From bringing a traditional Hmong post-pregnancy soup to the hospital’s kitchens—working with the University of Minnesota and Regions’ nutrition services teams to grow the required herbs—to integrating artwork and imagery reflective of diverse communities, the goal was to create a hospital where every family would feel at home.

Quality Care, Thoughtfully Designed

To provide the highest quality of care, the team needed to utilize strategic healthcare design and progressive care models that would set the Regions Hospital Birth Center apart.

“Regions had the first couplet care in the state of Minnesota,” Melanie shares. As a mother who was separated from her own premature baby after birth, the inclusion of this care model hit home for her. “He was born, they brought him straight to the nursery, and I had to stay in bed. It was so emotional. So, when our consultant brought the idea of couplet care, where both the newborn and the mom are cared for in the same room, it was just so touching for me.” Rochelle says that in their first year, they were able to keep approximately 200 babies and mothers together who would otherwise be separated without couplet care design.

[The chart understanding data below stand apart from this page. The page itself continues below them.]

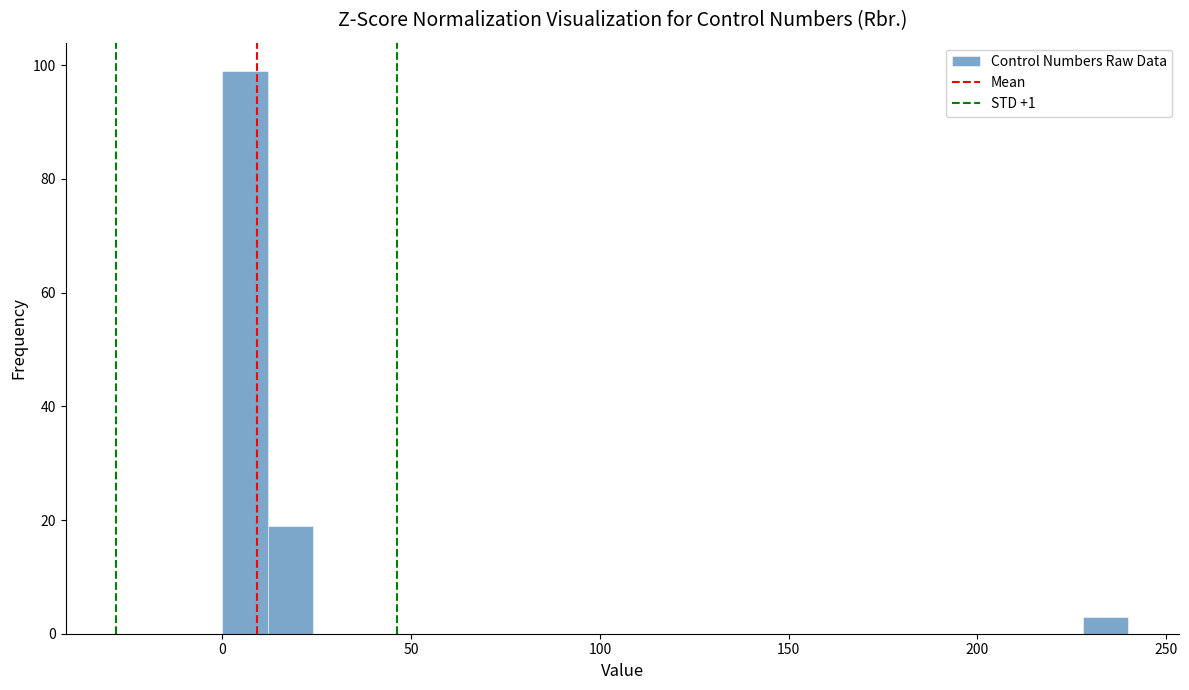

Around what value on the x-axis is the tallest bar? Give the approximate position of its centre, as read against the axis.

5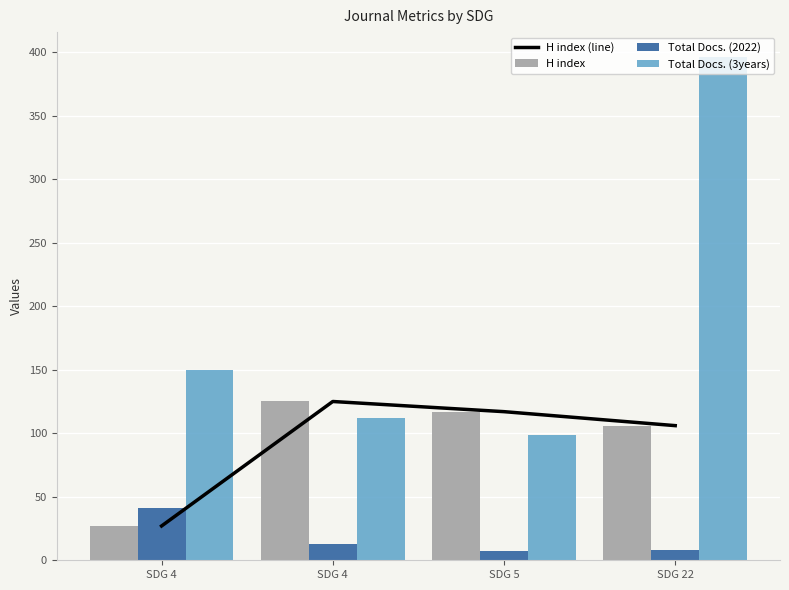

Reading right to left, what are all the values shown in this chart?

H index (line): SDG 22=106	SDG 5=117	SDG 4=125	SDG 4=27
H index: SDG 22=106	SDG 5=117	SDG 4=125	SDG 4=27
Total Docs. (2022): SDG 22=8	SDG 5=7	SDG 4=13	SDG 4=41
Total Docs. (3years): SDG 22=396	SDG 5=99	SDG 4=112	SDG 4=150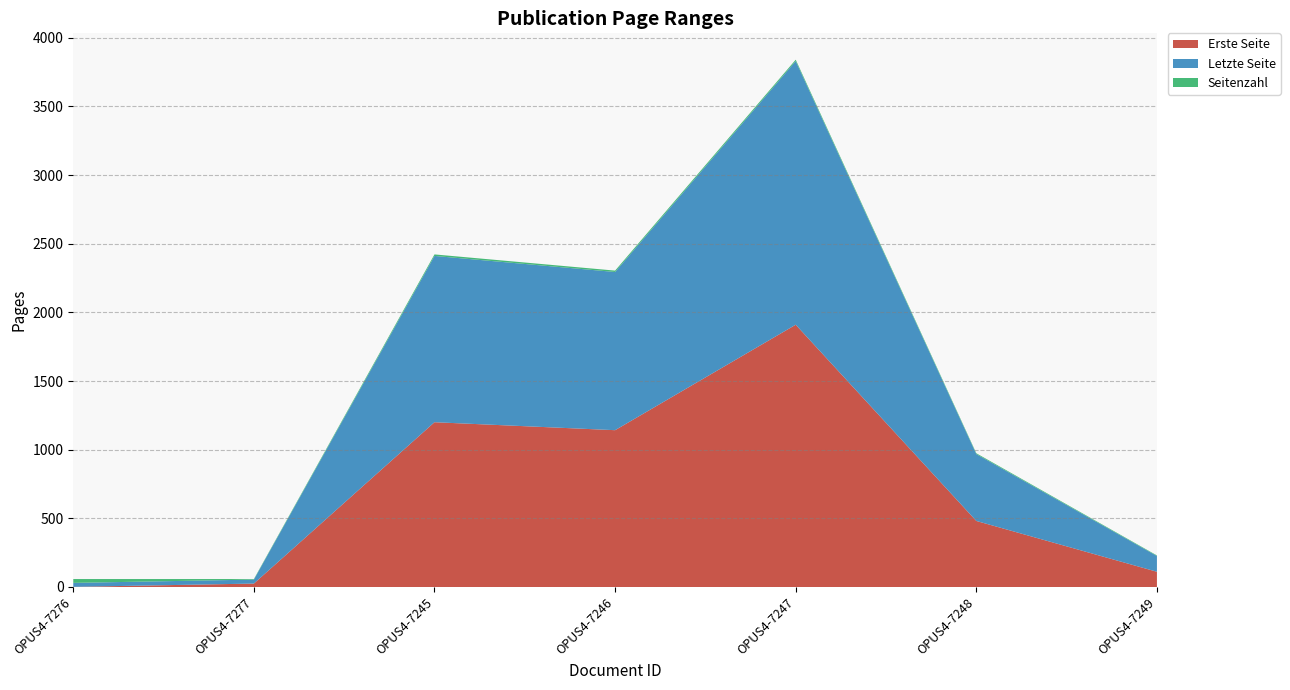

Reading left to right, extract all data points from this chart.

Erste Seite: 1	25	1200	1142	1910	481	111
Letzte Seite: 29	29	1211	1152	1920	487	115
Seitenzahl: 28	4	11	10	10	6	4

The design team shares that thoughtful design and amenities extended to every corner of the hospital—from hotel-inspired bathrooms and birthing tubs to comforting aesthetics in the operating room since most patients are awake for C-sections. And as Melanie adds, the hospitality extends to staff spaces too. “We have our staff break rooms on the outside wall with access to gorgeous daylight, which doesn’t always happen, and then access to the new courtyard that was developed as part of the building as well.”

Five Years of Impact

Five years after opening, the Birth Center has exceeded expectations: a projected 30% growth in births by 2025 was achieved, adverse outcomes related to postpartum hemorrhage dropped by 21%, and families across the risk spectrum receive care tailored to their needs. “Women’s lives are saved at Regions Hospital,” Rochelle says.

Looking back, the group agrees on what made the difference: start with a clear vision, build inclusive processes early, and bring people together—physically—around shared goals. “These projects only work when the guiding principles are clear,” Mike says. “They keep everyone aligned when decisions get hard.”

“Having the BWBR team come in and just be super ears open, listening to that passion that the clinicians and the staff had for the care that we provide to families was really important. And it made something that is actually serving the community in the way that they need,” Rochelle shares.

Together, the strong vision and collective teamwork transformed the Birth Center into more than a successful facility—creating an environment where compassion, community, and care come together to serve families for years to come.